At the risk of mixing too many metaphors, these snapshots that I’ve collected of SCRA over the past year document many ways of doing community psychology and many ways to contribute. SCRA as an organization is not the same as the “field of community psychology” nor does it subsume all “community research and action”. Community psychology is much bigger than SCRA. Yet, we have important roles in promotion of the field and collaborations with other disciplines and community partners. Limitations in space and time do not allow sharing here of many more images of contributions that SCRA members are making to community psychology or the issues that we are working through. Please share your vision for the field and examples of good work through Facebook (SCRA27), Twitter (#SCRA), our Website resources, by submitting articles to The Community Psychologist and American Journal of Community Psychology, and at the Upcoming Biennial Convention in Lowell, Massachusetts, USA on June 25-28, 2015. Find information about the conference and a call for proposals on our website: www.scra27.org.

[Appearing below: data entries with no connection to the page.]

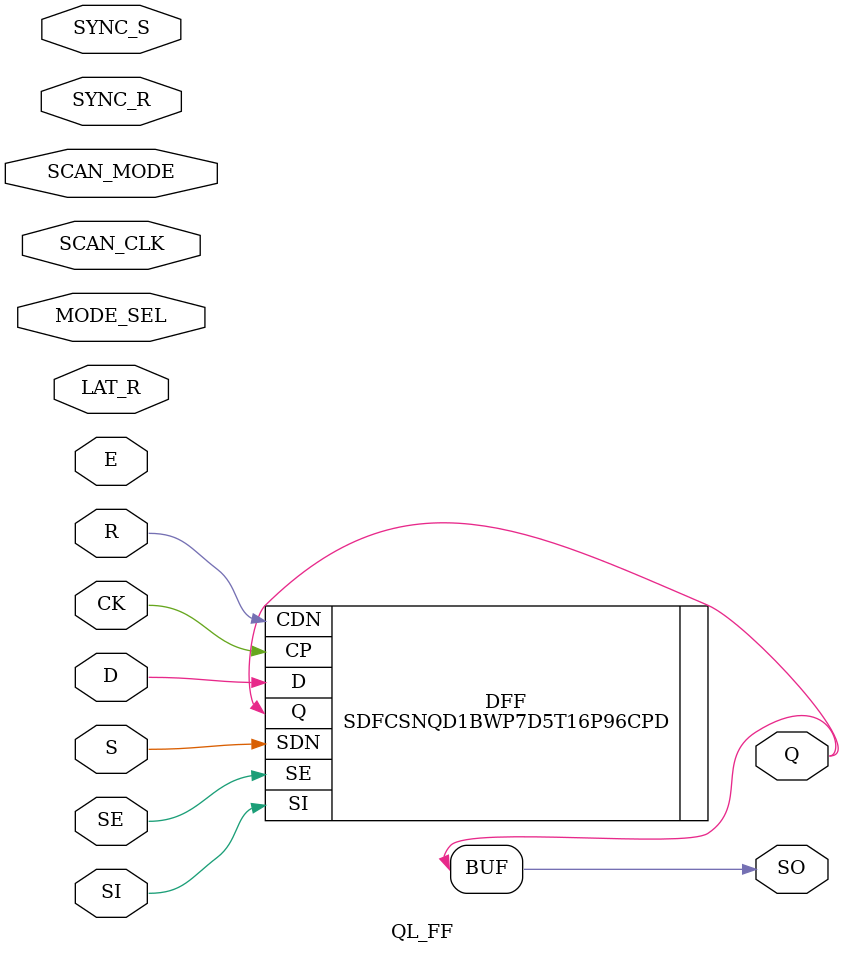
<source format=v>
`timescale 1ns/1ps

module QL_FF (
  D,
  SI,
  SO,
  S,
  R,
  SYNC_S,
  SYNC_R,
  LAT_R,
  E,
  SE,
  Q,
  CK,
  SCAN_MODE,
  SCAN_CLK,
  MODE_SEL
);
  input D;
  input SI;
  input S;
  input R;
  input SYNC_S;
  input SYNC_R;
  input LAT_R;
  input SE;
  input E;
  input CK;
  input SCAN_MODE;
  input SCAN_CLK;
  input [0:1] MODE_SEL;
  output SO;
  output Q;

  assign SO = Q;
  SDFCSNQD1BWP7D5T16P96CPD DFF(
    .D(D),
    .SI(SI),
    .SE(SE),
    .CP(CK),
    .CDN(R),
    .SDN(S),
    .Q(Q)
  );
endmodule

</source>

I hope you join in the dialogue!
References
Mulvey, A. (2005). Creating false sides or whole communities: The role of ideology in community psychology. The Community Psychologist, 38(4), 29-31.
Olson, B. (2005). Six paradoxes post Swampscott: Struggles for the next four decades. The Community Psychologist, 38(4), 32-35.
Watts, R.J. (2005). Good news bad news in community psychology. The Community Psychologist, 38(4), 31-32.